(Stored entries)
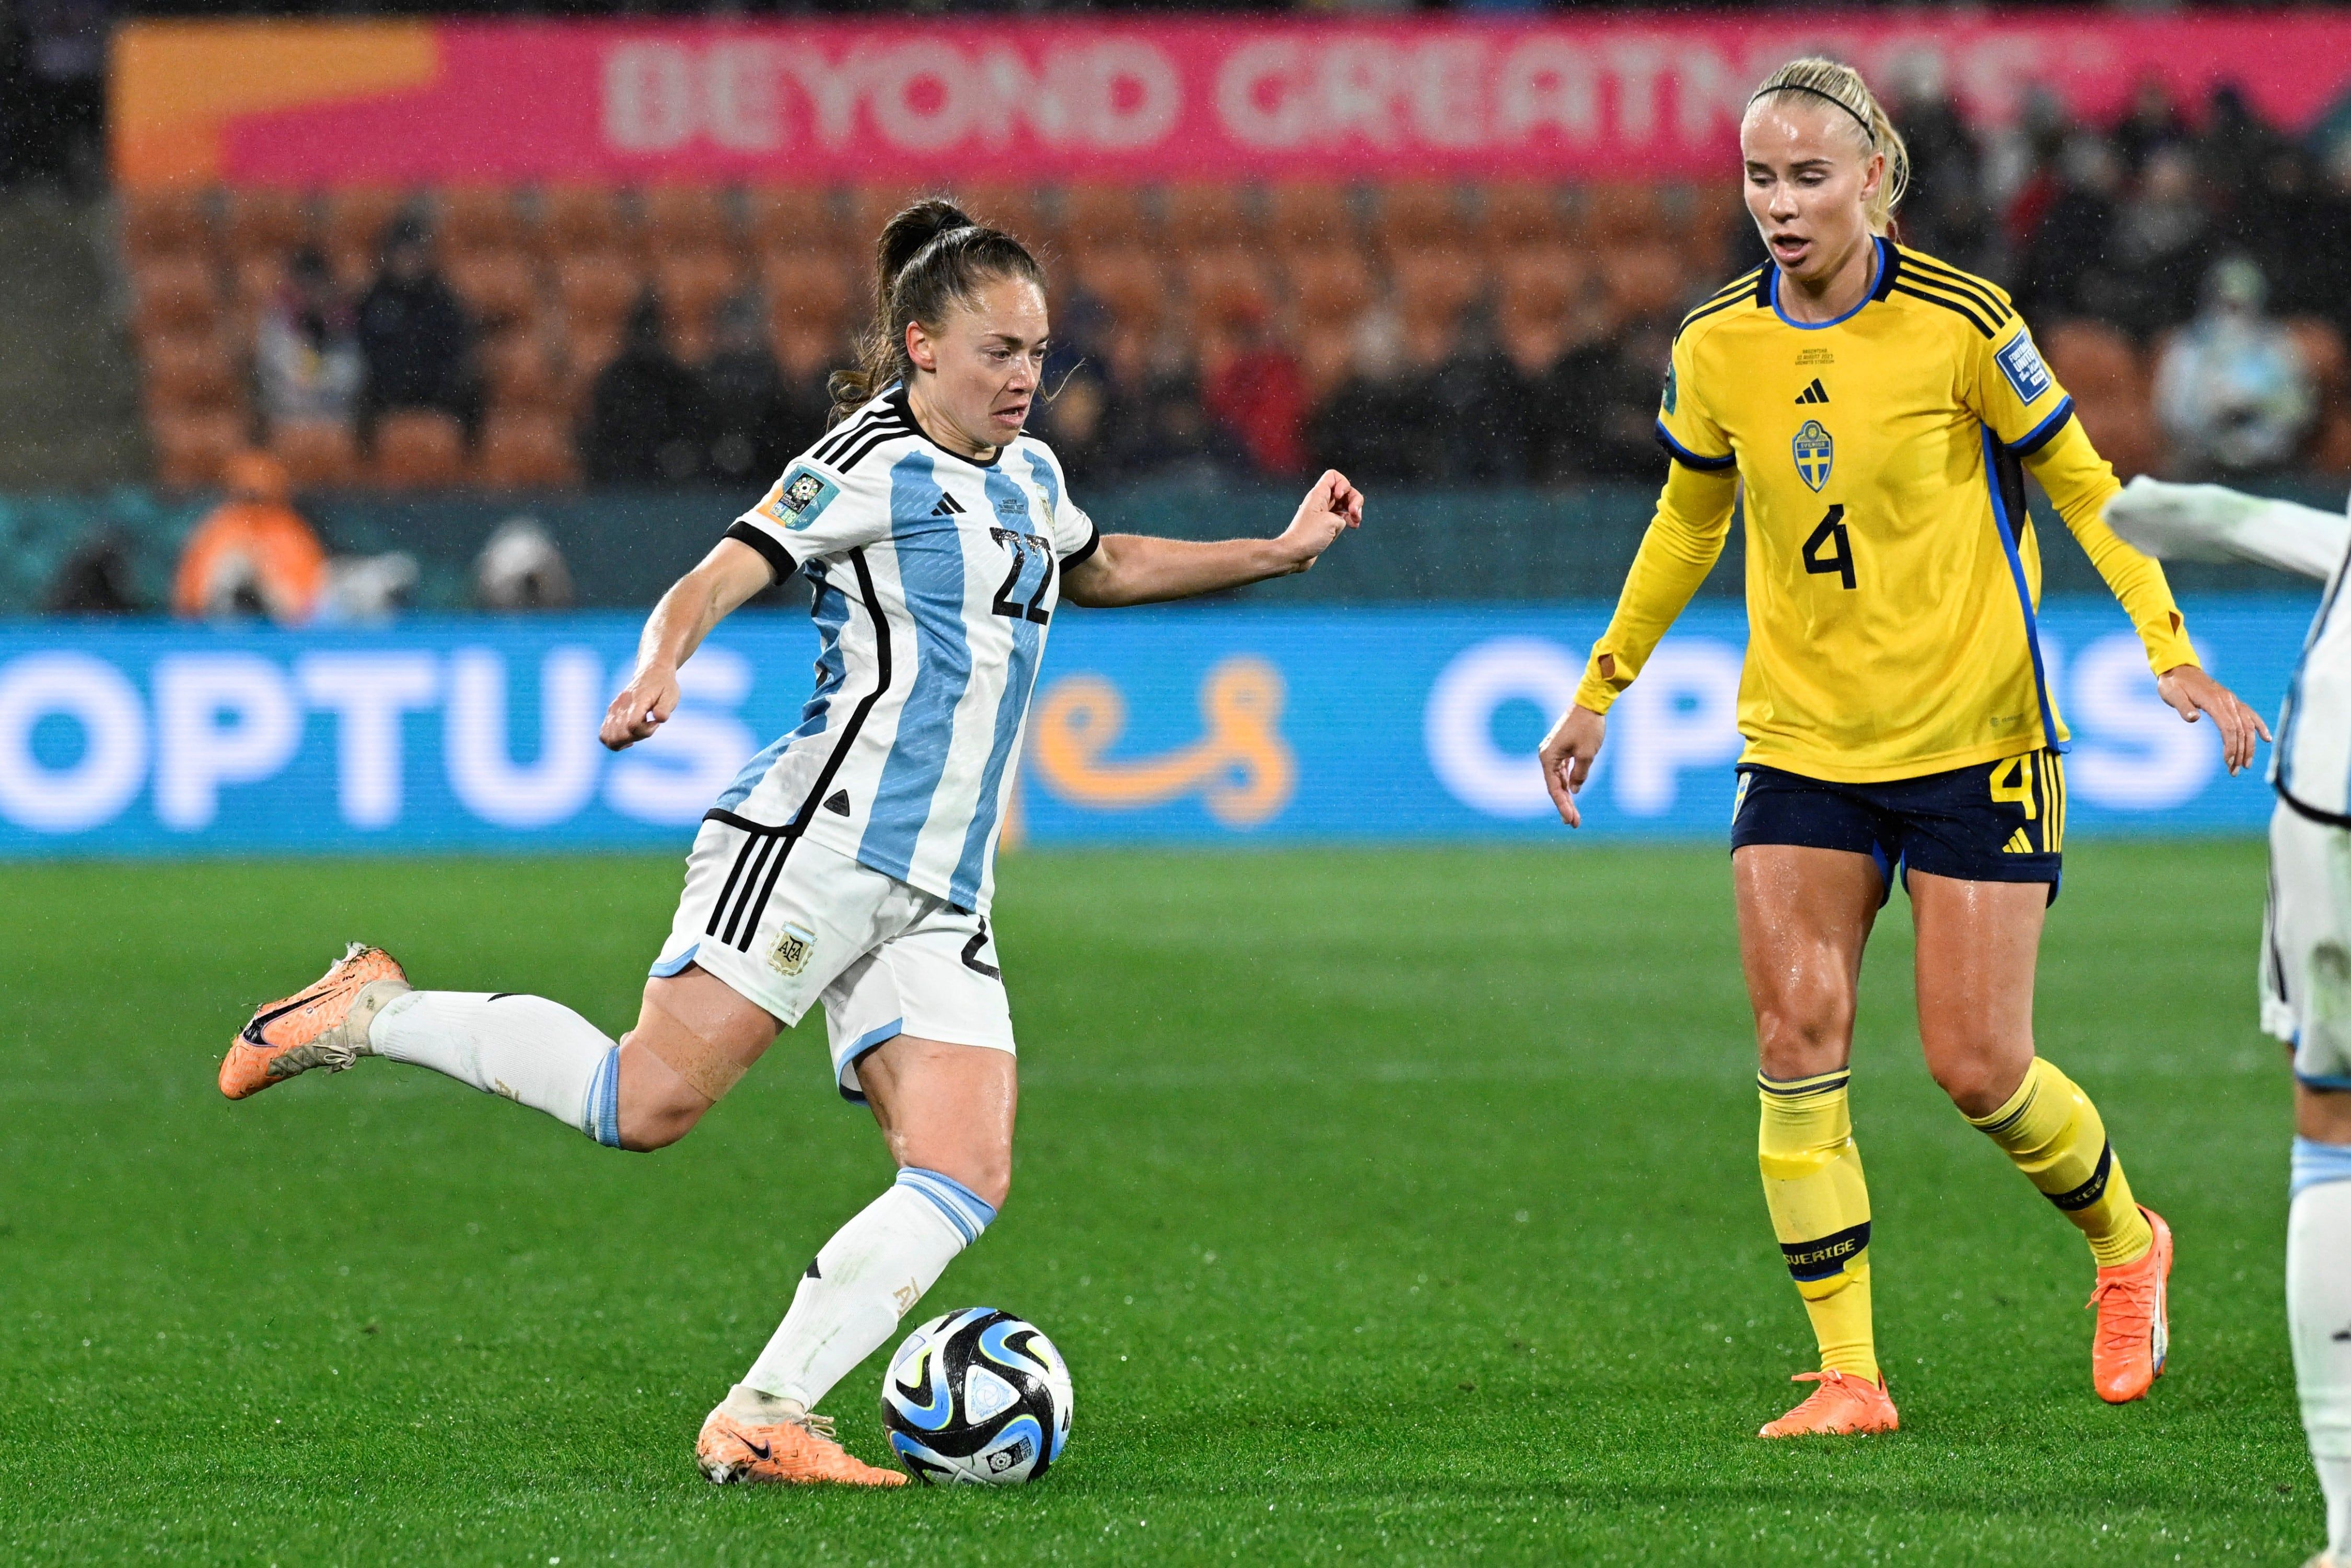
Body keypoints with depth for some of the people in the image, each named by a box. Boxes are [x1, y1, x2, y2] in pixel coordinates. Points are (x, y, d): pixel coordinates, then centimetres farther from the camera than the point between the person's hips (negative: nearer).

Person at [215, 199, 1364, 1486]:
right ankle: (373, 1013, 1)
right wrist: (656, 673, -34)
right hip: (818, 843, -8)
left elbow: (1101, 569, 43)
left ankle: (759, 1422, -12)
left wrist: (1282, 551, 37)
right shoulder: (870, 465, -3)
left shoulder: (1028, 476, 22)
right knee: (650, 1103, -18)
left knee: (964, 1184, -10)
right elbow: (714, 580, -13)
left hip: (936, 899, 8)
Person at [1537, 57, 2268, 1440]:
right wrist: (1603, 689, 22)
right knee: (1796, 1040, -10)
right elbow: (1687, 523, 18)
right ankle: (1848, 1375, -4)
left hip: (1974, 740, -3)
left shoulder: (1959, 324, -12)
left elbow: (2082, 483, -1)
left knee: (1978, 1070, -3)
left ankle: (2126, 1244, 28)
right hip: (1798, 743, 3)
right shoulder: (1716, 350, 0)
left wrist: (2173, 653, -8)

▶ Work task:
Set down each entry above exactly as it appears. Omit the pictures.

▶ Answer below:
Body keypoints with depth for some of the people in the image, each named by a box. Boxes are [x1, y1, x2, y2] in pixel coordinates. Points are (x, y, d): pixel coordinates, then centimetres farther from the camera than the point between the person's hips (negative: nearer).

Person at [215, 199, 1364, 1486]:
right ankle: (373, 1013, 1)
right wrist: (656, 673, -34)
right hip: (818, 843, -8)
left elbow: (1101, 569, 43)
left ankle: (759, 1422, -12)
left wrist: (1282, 551, 37)
right shoulder: (870, 465, -3)
left shoulder: (1028, 476, 22)
right knee: (650, 1103, -18)
left knee: (964, 1184, -10)
right elbow: (714, 580, -13)
left hip: (936, 899, 8)
Person at [1537, 57, 2268, 1440]:
right wrist: (1603, 689, 22)
right knee: (1796, 1040, -10)
right elbow: (1687, 523, 18)
right ankle: (1848, 1375, -4)
left hip: (1974, 740, -3)
left shoulder: (1959, 324, -12)
left elbow: (2082, 483, -1)
left knee: (1978, 1070, -3)
left ankle: (2126, 1244, 28)
right hip: (1798, 743, 3)
right shoulder: (1716, 350, 0)
left wrist: (2173, 653, -8)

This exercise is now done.